### WHAT TO PRODUCE
In the data below, locate each line with the word "кортикостероидами" and list it.

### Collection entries
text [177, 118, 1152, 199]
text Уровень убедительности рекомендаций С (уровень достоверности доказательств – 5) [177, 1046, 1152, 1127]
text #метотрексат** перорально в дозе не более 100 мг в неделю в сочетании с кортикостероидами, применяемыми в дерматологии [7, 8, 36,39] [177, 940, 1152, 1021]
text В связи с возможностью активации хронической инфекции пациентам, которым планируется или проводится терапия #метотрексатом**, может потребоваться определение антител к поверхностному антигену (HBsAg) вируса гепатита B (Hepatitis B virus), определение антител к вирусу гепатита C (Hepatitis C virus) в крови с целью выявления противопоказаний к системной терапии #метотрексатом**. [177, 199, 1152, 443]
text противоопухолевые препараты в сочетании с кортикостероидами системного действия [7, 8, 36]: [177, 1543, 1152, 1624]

### OUTPUT
text #метотрексат** перорально в дозе не более 100 мг в неделю в сочетании с кортикостероидами, применяемыми в дерматологии [7, 8, 36,39] [177, 940, 1152, 1021]
text противоопухолевые препараты в сочетании с кортикостероидами системного действия [7, 8, 36]: [177, 1543, 1152, 1624]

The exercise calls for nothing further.